In plain English: Residual = Observed Value - Predicted Value.

  • If the residual is positive, the actual data point is above the line (the model underestimated).
  • If the residual is negative, the actual data point is below the line (the model overestimated).
  • If the residual is zero, the point lies exactly on the line.

Why do we care about residuals?

Residuals are like a "health check" for your mathematical model. By looking at them, we can see if our straight line is actually a good fit for the data.

Memory Aid: Think of the regression line as a diet plan and the data points as your actual weight. The residuals are the difference between what the diet plan said you'd weigh and what the scale actually shows. If the residuals are huge, you might need a better plan!

Key Takeaway: Residuals tell us how far off our predictions are for each individual data point.


3. Residual Sum of Squares (RSS)

While an individual residual tells us about one point, the Residual Sum of Squares (RSS) tells us how well the line fits the entire set of data.

The RSS is the value that the "Least Squares" method works so hard to minimize. A smaller RSS means the line is a better fit for the data.

The RSS Formula

In your exam, you don't need to derive this, but you must be able to calculate it using this standard formula:

\(RSS = S_{yy} - \frac{(S_{xy})^2}{S_{xx}}\)

Helpful Tip: You might notice that \(\frac{(S_{xy})^2}{S_{xx}}\) is actually the same as \(b \times S_{xy}\). So, you can also think of it as:
\(RSS = S_{yy} - bS_{xy}\)

Quick Review Box:
Low RSS: Points are very close to the line. Predictions are likely accurate.
High RSS: Points are scattered far from the line. Predictions might be unreliable.

Key Takeaway: RSS is a single number that summarizes the total "error" of your regression line. The smaller, the better!


4. Evaluating the Model and Refinement

Just because we can calculate a regression line doesn't mean we should. We use residuals to check if our linear model is reasonable.

Checking for "Reasonableness"

If you plot your residuals on a graph (a residual plot), you are looking for random scatter.

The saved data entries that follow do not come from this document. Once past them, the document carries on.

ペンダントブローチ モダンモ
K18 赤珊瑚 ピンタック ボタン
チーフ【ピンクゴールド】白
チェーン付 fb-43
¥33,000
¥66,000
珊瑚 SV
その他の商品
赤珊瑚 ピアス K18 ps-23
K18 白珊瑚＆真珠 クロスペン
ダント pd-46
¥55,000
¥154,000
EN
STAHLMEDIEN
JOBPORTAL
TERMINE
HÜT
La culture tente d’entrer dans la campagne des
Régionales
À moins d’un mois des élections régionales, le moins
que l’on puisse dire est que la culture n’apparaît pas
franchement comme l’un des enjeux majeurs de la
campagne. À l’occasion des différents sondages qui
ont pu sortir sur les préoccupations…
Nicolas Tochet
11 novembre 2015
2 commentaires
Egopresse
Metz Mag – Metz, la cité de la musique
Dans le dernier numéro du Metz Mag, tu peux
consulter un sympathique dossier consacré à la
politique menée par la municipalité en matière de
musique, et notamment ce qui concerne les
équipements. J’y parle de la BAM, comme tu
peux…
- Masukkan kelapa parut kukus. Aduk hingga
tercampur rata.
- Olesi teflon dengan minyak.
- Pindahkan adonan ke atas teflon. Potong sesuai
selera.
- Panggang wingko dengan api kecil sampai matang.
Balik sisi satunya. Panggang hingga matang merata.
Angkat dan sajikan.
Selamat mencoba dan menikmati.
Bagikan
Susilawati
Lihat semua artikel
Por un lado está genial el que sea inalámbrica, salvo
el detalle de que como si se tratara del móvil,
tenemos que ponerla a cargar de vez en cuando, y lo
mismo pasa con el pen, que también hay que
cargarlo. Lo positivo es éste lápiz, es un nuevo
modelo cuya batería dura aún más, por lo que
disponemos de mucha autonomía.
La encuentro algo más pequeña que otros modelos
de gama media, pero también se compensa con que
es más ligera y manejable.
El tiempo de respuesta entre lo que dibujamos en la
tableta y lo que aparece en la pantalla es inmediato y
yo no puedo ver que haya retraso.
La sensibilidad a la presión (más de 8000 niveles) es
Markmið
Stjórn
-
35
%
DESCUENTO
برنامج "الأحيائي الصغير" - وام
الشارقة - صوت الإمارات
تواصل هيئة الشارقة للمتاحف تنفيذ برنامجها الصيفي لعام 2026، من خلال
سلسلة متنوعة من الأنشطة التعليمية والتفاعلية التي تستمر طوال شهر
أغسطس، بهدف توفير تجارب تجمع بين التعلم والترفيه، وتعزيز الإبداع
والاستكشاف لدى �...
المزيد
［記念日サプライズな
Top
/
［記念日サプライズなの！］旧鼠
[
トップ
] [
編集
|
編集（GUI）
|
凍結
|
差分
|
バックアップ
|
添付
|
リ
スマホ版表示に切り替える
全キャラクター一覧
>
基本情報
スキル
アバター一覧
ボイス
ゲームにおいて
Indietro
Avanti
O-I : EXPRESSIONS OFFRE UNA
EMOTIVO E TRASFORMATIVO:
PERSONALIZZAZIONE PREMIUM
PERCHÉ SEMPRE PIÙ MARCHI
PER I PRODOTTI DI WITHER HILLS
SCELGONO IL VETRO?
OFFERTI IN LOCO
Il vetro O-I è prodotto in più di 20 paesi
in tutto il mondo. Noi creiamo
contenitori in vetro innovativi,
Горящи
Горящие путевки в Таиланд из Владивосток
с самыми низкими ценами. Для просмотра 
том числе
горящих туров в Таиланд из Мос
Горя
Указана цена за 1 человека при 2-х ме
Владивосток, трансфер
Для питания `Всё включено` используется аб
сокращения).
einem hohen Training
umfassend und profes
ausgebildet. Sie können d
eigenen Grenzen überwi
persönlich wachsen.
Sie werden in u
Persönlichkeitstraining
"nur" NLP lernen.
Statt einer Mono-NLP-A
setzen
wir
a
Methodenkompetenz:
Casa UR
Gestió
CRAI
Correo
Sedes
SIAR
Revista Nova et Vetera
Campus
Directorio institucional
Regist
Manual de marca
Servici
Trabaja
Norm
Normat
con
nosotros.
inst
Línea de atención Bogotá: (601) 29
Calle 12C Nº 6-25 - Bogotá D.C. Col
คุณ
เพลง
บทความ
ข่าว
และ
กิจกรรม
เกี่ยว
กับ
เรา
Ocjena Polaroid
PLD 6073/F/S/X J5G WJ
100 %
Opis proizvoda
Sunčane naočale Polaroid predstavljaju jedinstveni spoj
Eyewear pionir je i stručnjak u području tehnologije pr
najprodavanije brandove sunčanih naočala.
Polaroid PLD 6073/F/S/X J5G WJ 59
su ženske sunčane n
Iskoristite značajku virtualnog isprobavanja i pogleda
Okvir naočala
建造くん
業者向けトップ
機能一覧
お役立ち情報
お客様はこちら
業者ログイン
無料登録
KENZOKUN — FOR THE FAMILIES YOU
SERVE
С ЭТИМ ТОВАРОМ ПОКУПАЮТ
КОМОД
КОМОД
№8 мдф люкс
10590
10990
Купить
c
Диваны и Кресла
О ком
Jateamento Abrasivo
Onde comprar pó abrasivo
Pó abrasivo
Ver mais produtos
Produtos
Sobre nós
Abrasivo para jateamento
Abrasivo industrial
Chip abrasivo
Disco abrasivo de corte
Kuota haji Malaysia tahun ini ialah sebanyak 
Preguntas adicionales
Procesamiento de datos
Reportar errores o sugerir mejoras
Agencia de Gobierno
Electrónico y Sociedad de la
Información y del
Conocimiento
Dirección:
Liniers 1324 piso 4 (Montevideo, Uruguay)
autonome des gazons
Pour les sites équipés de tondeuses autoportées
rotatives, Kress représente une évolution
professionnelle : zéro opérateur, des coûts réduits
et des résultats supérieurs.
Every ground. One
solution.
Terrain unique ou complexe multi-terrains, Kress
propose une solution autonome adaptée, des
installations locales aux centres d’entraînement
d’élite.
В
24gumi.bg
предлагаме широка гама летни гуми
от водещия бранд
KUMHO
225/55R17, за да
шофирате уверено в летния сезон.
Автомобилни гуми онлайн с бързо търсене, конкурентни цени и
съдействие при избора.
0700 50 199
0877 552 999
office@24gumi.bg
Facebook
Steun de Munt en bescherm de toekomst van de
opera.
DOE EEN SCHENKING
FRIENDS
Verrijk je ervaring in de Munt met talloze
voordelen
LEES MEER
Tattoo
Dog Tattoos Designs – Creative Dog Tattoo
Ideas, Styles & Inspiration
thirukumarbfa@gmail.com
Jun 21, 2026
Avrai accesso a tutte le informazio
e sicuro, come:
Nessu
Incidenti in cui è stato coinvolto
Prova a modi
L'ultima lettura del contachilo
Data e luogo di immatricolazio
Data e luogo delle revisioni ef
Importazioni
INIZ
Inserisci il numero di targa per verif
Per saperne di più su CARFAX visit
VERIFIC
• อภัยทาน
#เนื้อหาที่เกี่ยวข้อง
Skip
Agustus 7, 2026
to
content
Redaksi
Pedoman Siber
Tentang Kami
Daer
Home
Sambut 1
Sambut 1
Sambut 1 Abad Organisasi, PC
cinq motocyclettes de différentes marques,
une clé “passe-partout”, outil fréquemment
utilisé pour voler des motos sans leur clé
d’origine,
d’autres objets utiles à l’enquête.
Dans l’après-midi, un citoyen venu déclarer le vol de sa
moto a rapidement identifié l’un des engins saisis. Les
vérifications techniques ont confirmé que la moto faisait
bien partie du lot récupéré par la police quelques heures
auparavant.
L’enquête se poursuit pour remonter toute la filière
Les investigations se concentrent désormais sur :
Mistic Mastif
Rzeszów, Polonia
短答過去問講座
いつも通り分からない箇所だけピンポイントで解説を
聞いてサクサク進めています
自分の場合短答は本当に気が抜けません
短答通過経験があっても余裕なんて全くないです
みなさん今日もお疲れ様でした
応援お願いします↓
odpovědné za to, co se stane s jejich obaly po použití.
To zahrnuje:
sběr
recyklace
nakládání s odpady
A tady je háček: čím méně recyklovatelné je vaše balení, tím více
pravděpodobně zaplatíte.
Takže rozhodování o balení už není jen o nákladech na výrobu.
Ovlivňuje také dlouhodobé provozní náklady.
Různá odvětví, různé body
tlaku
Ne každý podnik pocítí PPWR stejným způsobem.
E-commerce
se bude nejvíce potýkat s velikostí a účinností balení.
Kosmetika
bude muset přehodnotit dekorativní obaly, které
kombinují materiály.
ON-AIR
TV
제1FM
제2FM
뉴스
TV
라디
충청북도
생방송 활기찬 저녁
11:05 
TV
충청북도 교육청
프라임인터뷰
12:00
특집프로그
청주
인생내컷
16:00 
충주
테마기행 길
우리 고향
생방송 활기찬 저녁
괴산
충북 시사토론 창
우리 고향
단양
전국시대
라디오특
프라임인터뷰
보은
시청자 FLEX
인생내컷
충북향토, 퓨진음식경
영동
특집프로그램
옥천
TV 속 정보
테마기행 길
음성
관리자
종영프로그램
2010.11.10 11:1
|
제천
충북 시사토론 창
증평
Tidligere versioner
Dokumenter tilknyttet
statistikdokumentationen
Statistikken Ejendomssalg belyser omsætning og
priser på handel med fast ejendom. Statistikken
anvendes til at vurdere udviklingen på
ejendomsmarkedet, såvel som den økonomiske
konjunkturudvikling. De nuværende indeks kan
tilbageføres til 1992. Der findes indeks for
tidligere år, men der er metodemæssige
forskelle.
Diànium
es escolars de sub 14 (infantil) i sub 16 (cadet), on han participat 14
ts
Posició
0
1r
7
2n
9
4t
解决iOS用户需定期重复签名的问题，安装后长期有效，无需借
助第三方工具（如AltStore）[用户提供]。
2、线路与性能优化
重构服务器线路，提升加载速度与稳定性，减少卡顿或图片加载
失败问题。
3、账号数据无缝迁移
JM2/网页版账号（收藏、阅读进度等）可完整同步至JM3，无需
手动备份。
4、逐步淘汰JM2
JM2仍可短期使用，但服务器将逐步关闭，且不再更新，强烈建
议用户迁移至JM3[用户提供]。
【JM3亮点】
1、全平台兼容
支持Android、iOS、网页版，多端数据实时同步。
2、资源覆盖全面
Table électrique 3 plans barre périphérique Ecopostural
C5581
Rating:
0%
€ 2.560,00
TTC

  1. Good Fit: The residuals are randomly scattered above and below the zero line with no obvious shape. This means a linear model is appropriate.
  2. Bad Fit (Non-linear): If the residuals form a "U" shape or a curve, it suggests that the real relationship isn't a straight line—it might be a quadratic or exponential curve instead.
  3. Outliers: A point with a very large residual compared to the others is a potential outlier. It's a point where the model failed significantly.

Refining the Model

If we find that our model isn't great, we can refine it by:

  • Removing Outliers: If a specific data point was a mistake (e.g., a typing error in a lab report), removing it will change \(a\) and \(b\) and likely decrease the RSS.
  • Changing the Model: If the residuals show a pattern, we might need to transform the data (which you'll see in other chapters) rather than using a simple linear regression.

Summary of Model Evaluation:
- Use residuals to find outliers.
- Use residual plots to check if a straight line is the right choice.
- Use RSS to compare different models (the one with the lower RSS is generally better).

Key Takeaway: Always look at your residuals! They tell the story that the regression equation alone cannot tell.


Congratulations! You've covered the core concepts of Linear Regression for Further Statistics 2. Keep practicing those \(S_{xx}\) and \(S_{xy}\) calculations, and you'll be a pro in no time!